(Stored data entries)
+-------+

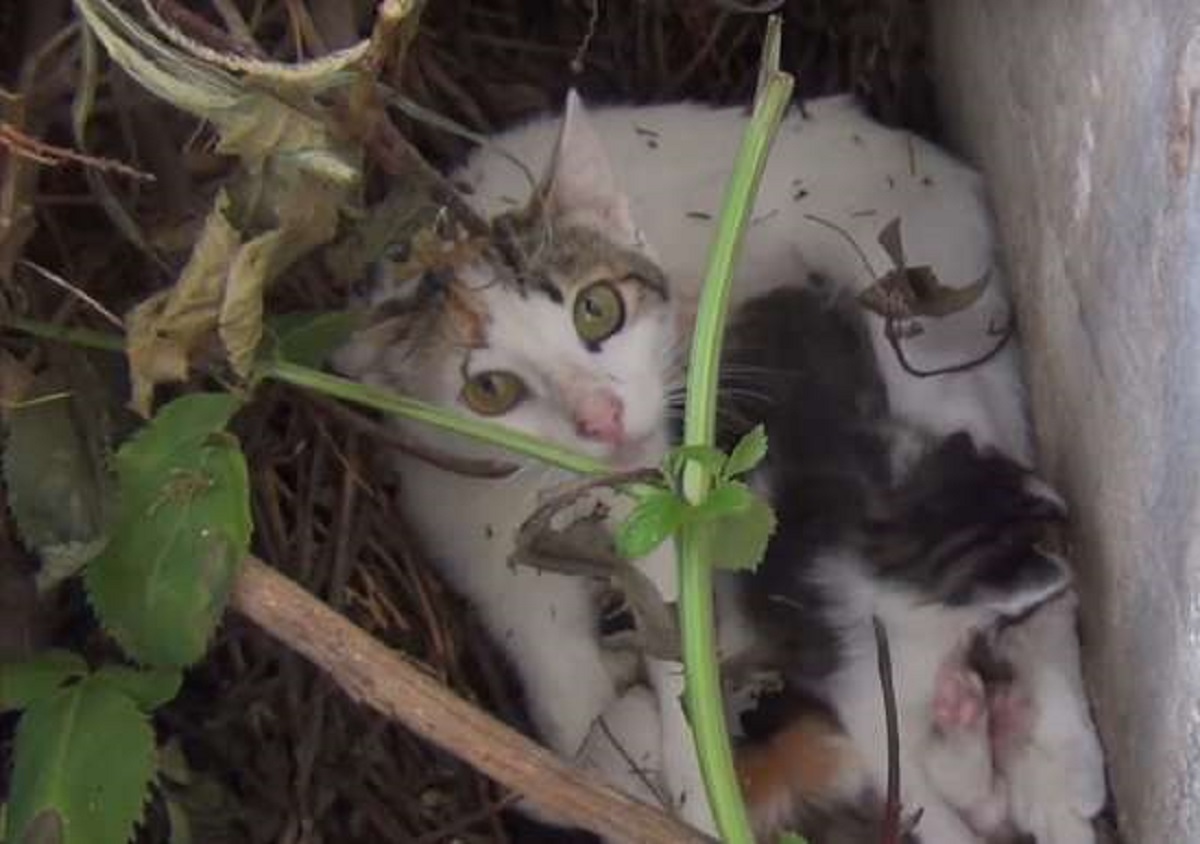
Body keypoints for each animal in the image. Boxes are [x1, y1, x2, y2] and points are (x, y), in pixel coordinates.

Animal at [333, 90, 1099, 840]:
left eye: (596, 311)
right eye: (490, 391)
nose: (602, 418)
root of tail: (940, 167)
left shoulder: (670, 518)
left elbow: (684, 675)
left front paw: (694, 793)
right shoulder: (476, 535)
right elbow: (565, 695)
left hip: (919, 355)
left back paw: (1055, 770)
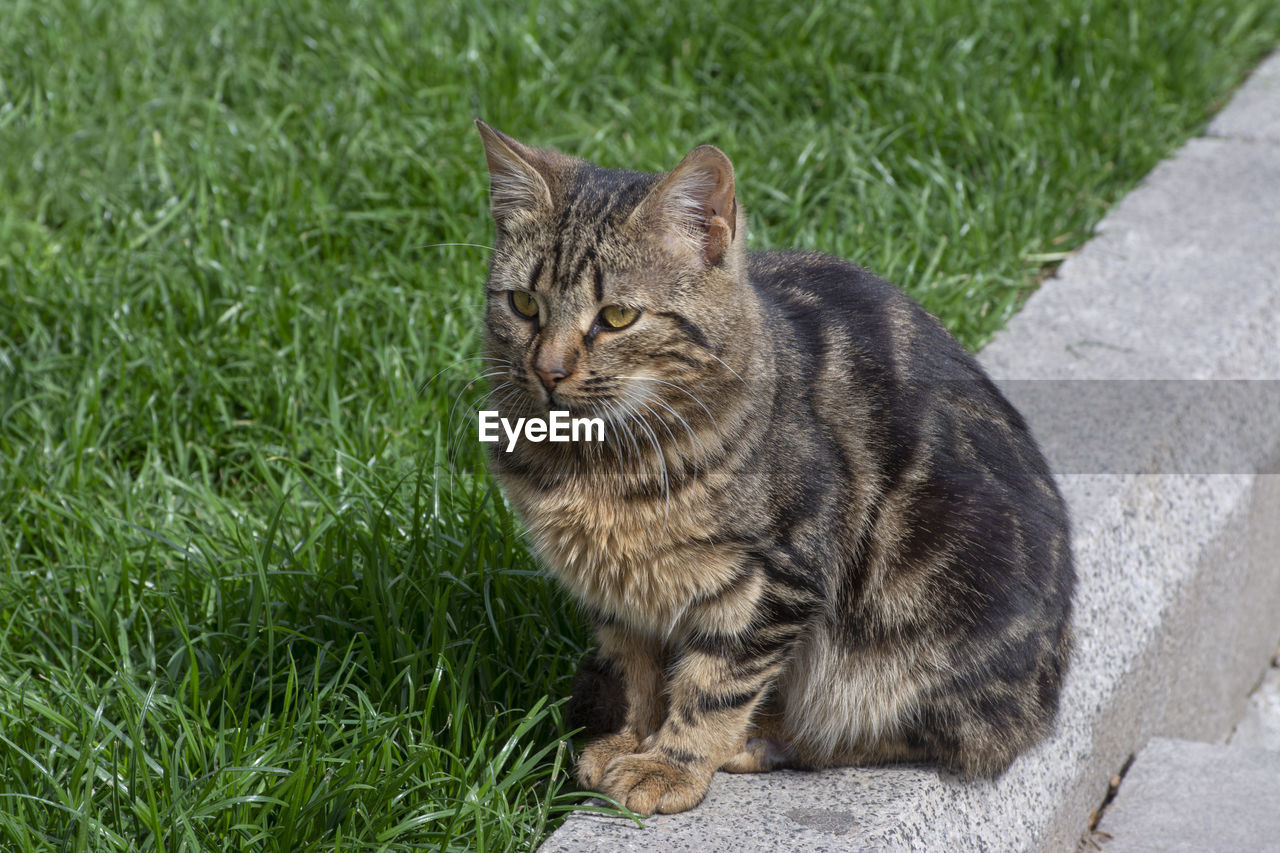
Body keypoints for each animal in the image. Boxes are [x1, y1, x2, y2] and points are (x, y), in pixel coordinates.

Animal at [471, 117, 1070, 809]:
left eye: (617, 316)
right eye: (524, 304)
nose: (548, 370)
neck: (596, 459)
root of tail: (1045, 701)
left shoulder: (775, 576)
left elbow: (713, 685)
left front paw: (669, 765)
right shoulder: (617, 595)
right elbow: (633, 669)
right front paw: (624, 739)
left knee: (923, 735)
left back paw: (769, 737)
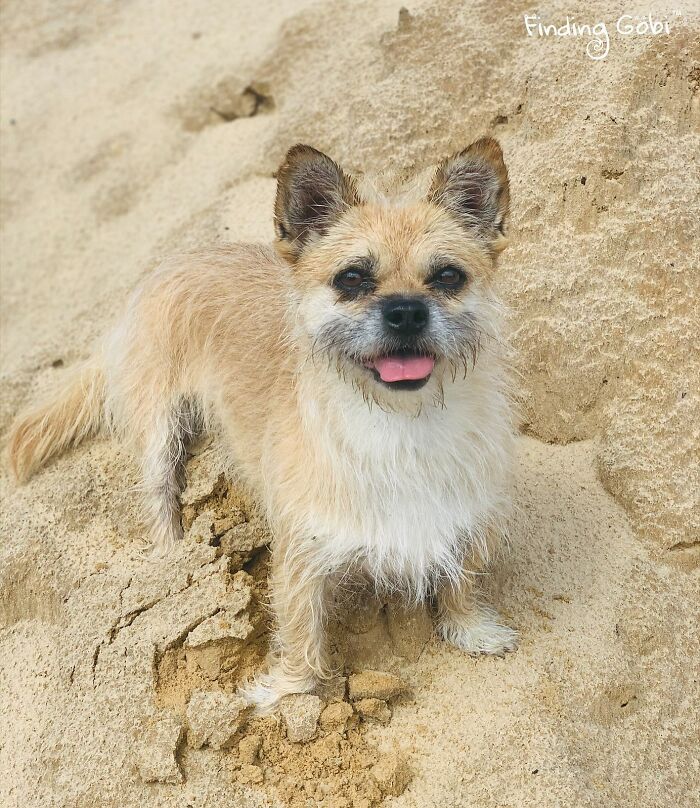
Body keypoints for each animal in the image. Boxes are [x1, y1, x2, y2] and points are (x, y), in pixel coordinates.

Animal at [8, 139, 516, 708]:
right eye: (352, 279)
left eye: (448, 276)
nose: (405, 311)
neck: (400, 426)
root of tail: (166, 267)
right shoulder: (301, 553)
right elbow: (301, 630)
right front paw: (288, 693)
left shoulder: (465, 518)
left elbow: (463, 579)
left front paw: (472, 630)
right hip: (160, 426)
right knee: (158, 489)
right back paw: (173, 557)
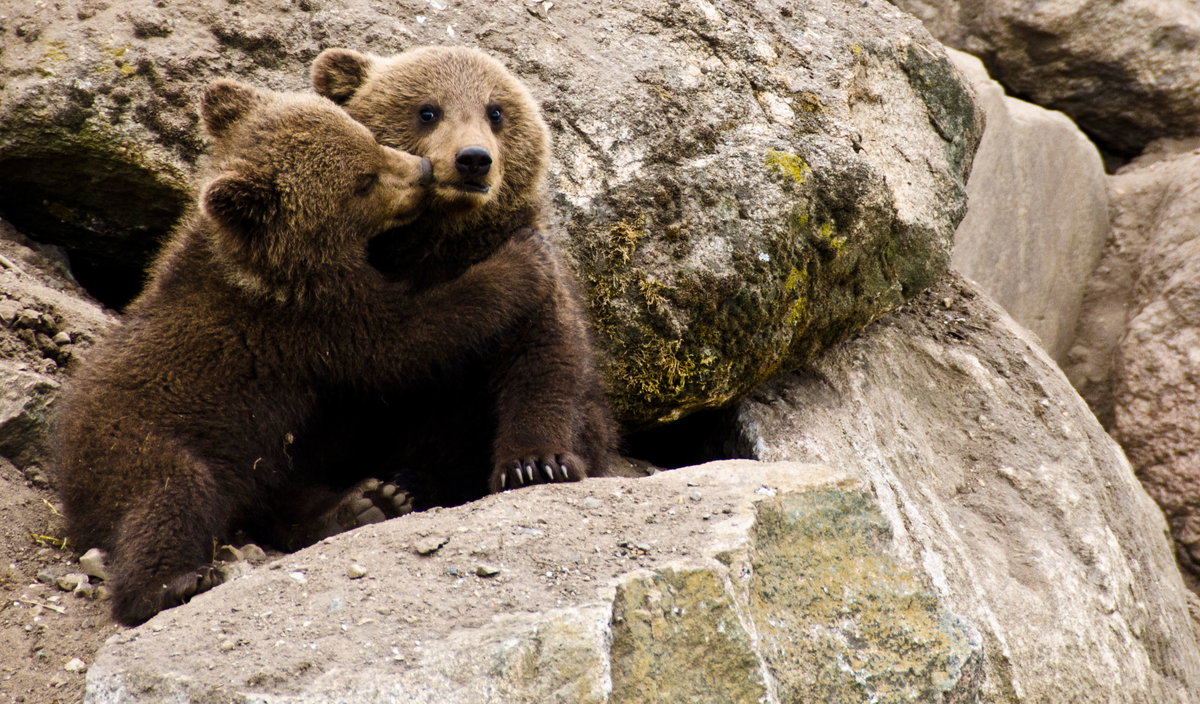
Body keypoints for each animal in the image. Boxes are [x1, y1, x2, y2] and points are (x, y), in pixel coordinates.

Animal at [54, 78, 556, 626]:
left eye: (367, 136)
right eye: (363, 181)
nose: (422, 172)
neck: (276, 263)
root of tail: (66, 473)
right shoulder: (311, 318)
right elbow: (410, 338)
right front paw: (521, 257)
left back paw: (370, 500)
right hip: (138, 445)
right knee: (169, 499)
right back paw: (174, 584)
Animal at [307, 45, 618, 506]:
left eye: (495, 111)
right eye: (427, 111)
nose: (473, 159)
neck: (441, 240)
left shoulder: (534, 270)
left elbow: (544, 355)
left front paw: (536, 462)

+-------+

Quote every record above exactly, leaving out the pictures.

TASK ANSWER:
Body keypoints for each animal in the image. Boxes are [x1, y1, x2, y2] and points are (x, y), in pixel coordinates.

Animal at [333, 90, 1099, 840]:
left eye: (596, 311)
right eye: (490, 391)
nose: (602, 418)
root of tail: (940, 167)
left shoulder: (670, 518)
left elbow: (684, 675)
left front paw: (694, 793)
right shoulder: (476, 535)
right elbow: (565, 695)
left hip: (919, 355)
left back paw: (1055, 770)
Body keypoints for each animal in the image. Boxes are [x1, y1, x2, y2] and points are (x, y), in pixel coordinates.

Animal at [471, 117, 1070, 809]:
left eye: (617, 316)
right eye: (524, 304)
nose: (548, 370)
neck: (596, 459)
root of tail: (1045, 701)
left shoulder: (775, 576)
left elbow: (713, 685)
left front paw: (669, 765)
right shoulder: (617, 595)
right elbow: (633, 669)
right front paw: (624, 739)
left knee: (923, 735)
left back paw: (769, 737)
Body keypoints for each animal in the image. Boxes are [x1, y1, x2, y2] and points are (x, y), in pixel coordinates.

Animal at [8, 139, 516, 708]:
right eye: (352, 279)
left eye: (448, 276)
nose: (405, 311)
neck: (400, 426)
root of tail: (166, 267)
right shoulder: (301, 553)
right elbow: (301, 630)
right front paw: (288, 693)
left shoulder: (465, 518)
left elbow: (463, 579)
left front paw: (472, 630)
right hip: (160, 426)
right knee: (158, 489)
right back paw: (173, 557)
Body keypoints for each animal in the image. Boxes are [x1, y1, x2, y2] and points are (x, y), in pixel coordinates.

Animal at [54, 78, 556, 626]:
left eye: (367, 136)
right eye: (363, 181)
nose: (422, 172)
neck: (276, 263)
root of tail: (66, 473)
right shoulder: (311, 318)
right elbow: (410, 338)
right front paw: (521, 257)
left back paw: (370, 500)
right hip: (138, 445)
right knee: (169, 499)
right back paw: (174, 584)
Animal at [307, 45, 618, 506]:
left eye: (495, 111)
right eye: (427, 111)
nose: (473, 159)
neck: (441, 240)
left shoulder: (534, 270)
left elbow: (544, 355)
left front paw: (536, 462)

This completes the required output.